MEC twists schools act to fit her agenda
THERE is no doubt that the MEC’s response to my letter in the Cape Argus is shocking. Her letter is not a lesson in law, but rather how one can exploit and twist the law for one’s benefit. Her approach goes against the spirit of the law.
I maintain that the SA Schools Act (Sasa) has the education of all pupils at heart. Any loopholes in it should not be exploited. The MEC has found loopholes in the existing Sasa framework allowing her to perpetuate her apartheid like practices. A case in point is her recent handling of the Rustenburg Girls’ Junior School debacle.
Her remark about my reference to section 23(9) of Sasa is misplaced. This section deals with members of governing bodies at ORDINARY PUBLIC SCHOOLS. The next section deals with schools for pupils with special needs.
Hence my statement that any public school has reference to any ordinary public school and excludes special needs school. She should look closely at the act.

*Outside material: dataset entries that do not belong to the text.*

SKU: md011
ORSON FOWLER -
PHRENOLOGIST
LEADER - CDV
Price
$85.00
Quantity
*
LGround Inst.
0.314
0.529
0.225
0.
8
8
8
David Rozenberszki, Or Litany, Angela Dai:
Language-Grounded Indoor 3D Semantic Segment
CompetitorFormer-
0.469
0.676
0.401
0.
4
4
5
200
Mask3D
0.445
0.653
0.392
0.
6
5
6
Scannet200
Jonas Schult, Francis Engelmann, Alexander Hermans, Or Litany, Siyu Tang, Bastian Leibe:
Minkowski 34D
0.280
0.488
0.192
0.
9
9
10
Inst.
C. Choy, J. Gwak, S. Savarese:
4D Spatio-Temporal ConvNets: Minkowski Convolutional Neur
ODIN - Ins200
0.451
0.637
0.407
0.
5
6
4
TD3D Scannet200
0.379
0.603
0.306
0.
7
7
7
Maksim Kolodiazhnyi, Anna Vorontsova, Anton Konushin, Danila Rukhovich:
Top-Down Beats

Her remark that collaboration schools and donor funded schools are different governance models for public schools is also misplaced since any ordinary public school is governed by section 23(9).

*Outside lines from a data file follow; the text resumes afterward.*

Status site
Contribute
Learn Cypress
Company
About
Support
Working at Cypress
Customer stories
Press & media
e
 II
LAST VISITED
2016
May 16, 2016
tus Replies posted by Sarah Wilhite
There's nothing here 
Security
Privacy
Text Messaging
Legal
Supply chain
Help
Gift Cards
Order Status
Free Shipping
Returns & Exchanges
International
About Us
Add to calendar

Sasa does not provide a framework for any school other than ordinary, special needs or private or independent schools. If collaboration schools fall within the public school domain, then 23(9) applies to it.
I hope readers can read between the lines and question her motive for introducing collaboration funded schools.
Is this another ploy of creating cheaper privately-funded schools using taxpayers money where the funders have a great say in management? You be the judge.